What do you fear? For a lot of people, when confronted with this question, it’s easy to call upon a set of perfunctory responses: fear of dying, fear of being alone, fear of heights, fear of losing loved ones too soon. Most of us are so accustomed to this inquiry that we have a standard list of fears at the ready. With plenty of practice answering this “big picture” question, however, have you ever stopped to question the authenticity of your response?
Many years ago, I attended an intensive self-improvement program. While the program only lasted a duration of four days, I left each day feeling emotionally exhausted, but in the best way. Throughout the program, we would participate in a series of activities, requiring us to push our emotional boundaries, access our vulnerabilities, and open up to self-discovery. One of my favorite activities of the program was actually one of the simplest: a partner exercise designed to expose our most visceral fears. Unlike most Q and A sessions, this practice requires participants to say the first thoughts that surface, often revealing fears beyond the standard responses.
To give this exercise a try, enlist the help of someone you trust. You’ll want this person to be someone with whom you can be completely honest and vulnerable. Ideally, you should ask a boyfriend or girlfriend, sister or brother, best friend, or even a parent you’re close to!
1. Sit facing your partner in a room without distractions. Make sure your eyes are level and that you are able to maintain eye contact throughout the exercise.
2. Designate an “A” partner and a “B” partner. A will ask the question and B will answer.

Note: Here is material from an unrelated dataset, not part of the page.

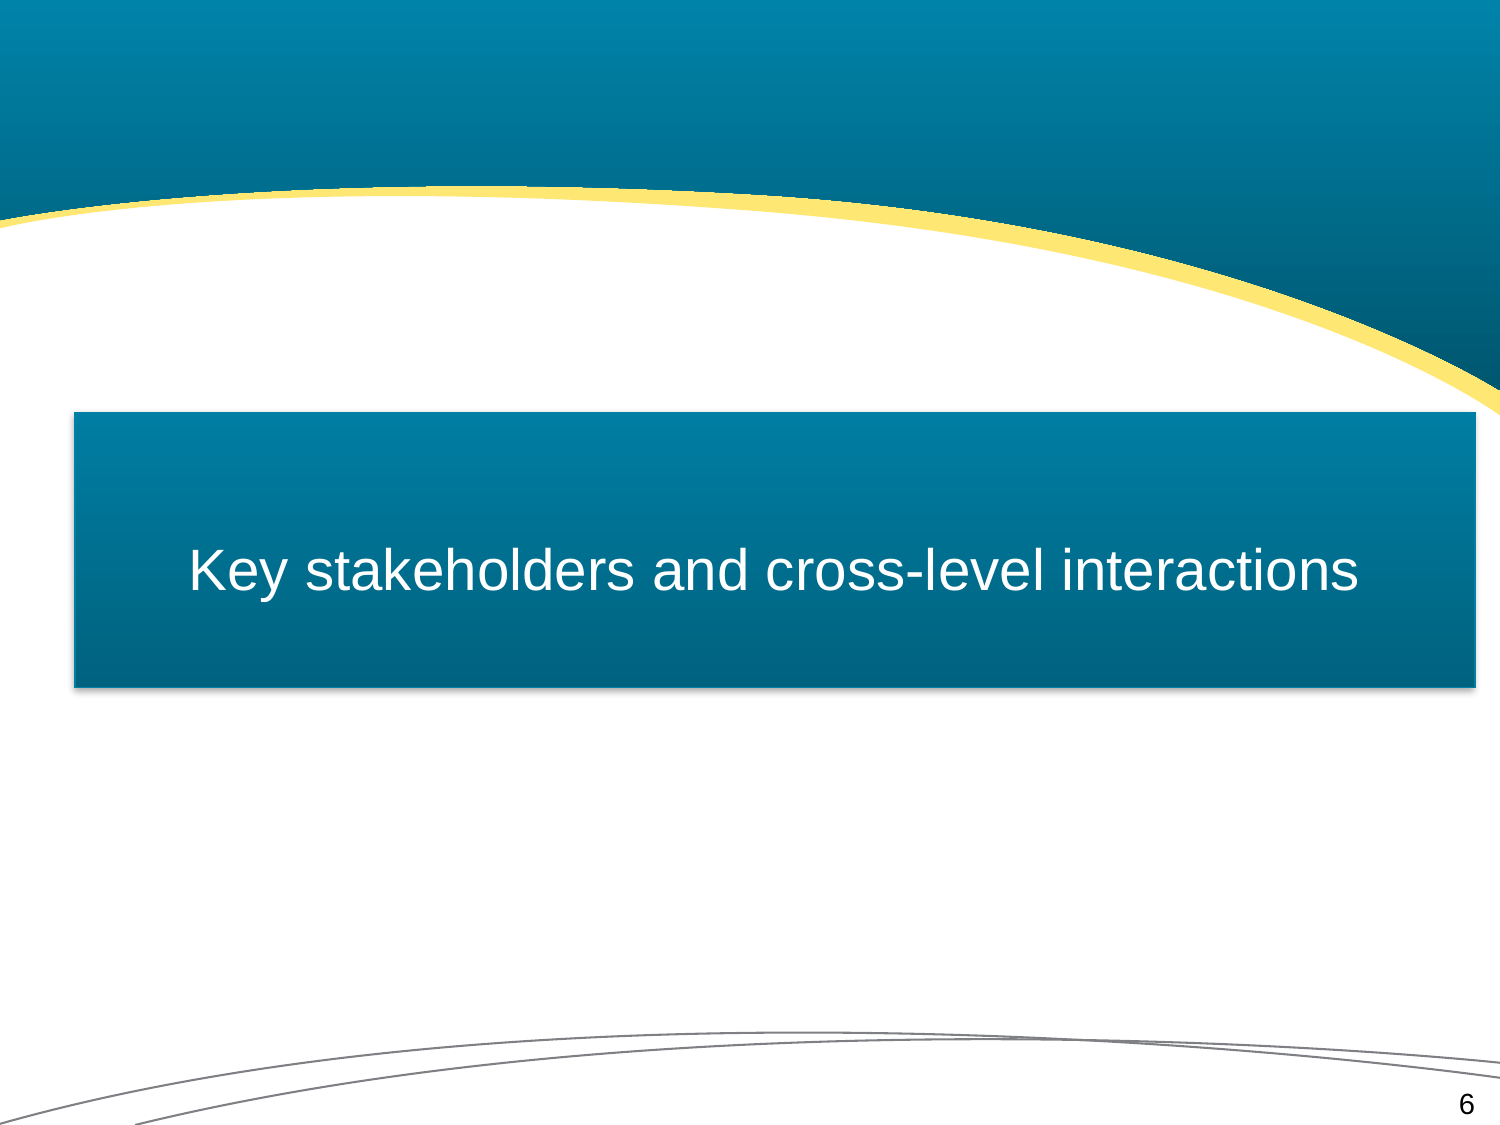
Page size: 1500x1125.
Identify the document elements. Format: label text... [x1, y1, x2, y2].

list Key stakeholders and cross-level interactions [74, 412, 1476, 688]
slide_number 6 [1124, 1084, 1476, 1113]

3. To begin, set a timer for 5 minutes. A will ask B the question “What do you fear?” over and over again until the timer goes off. At first, B will be quick to respond–this is often when all of our surface fears are revealed. As the 5 minutes continues, however, B may struggle to answer, but it is important to continue, as this is the critical point at which underlying fears are be revealed. Some answers might not make sense or even contradict themselves, but it is important that you say the first thoughts that come to mind without any internal filtering.
4. Once the timer goes off, reset it and switch, making “B” the person that asks the questions and “A” the one who answers.
When I first tried the exercise, some of my answers included “failing my parents,” “connection,” and “gaining weight.” As an individual driven by curiosity, I loved this process of self-discovery and introspection. But beyond that, it was a great bonding experience for me; staring into another’s eyes, revealing my soul–so much of which I had unconsciously suppressed–was a tremendous practice in vulnerability and connection (which I discovered was a fear of mine!). With support from someone you love, you might discover that identifying your fears can be a driving force in achieving your dreams. I’m reminded of one of my favorite quotes: “Everything you’ve ever wanted is on the other side of fear.”
What are some of your greatest fears?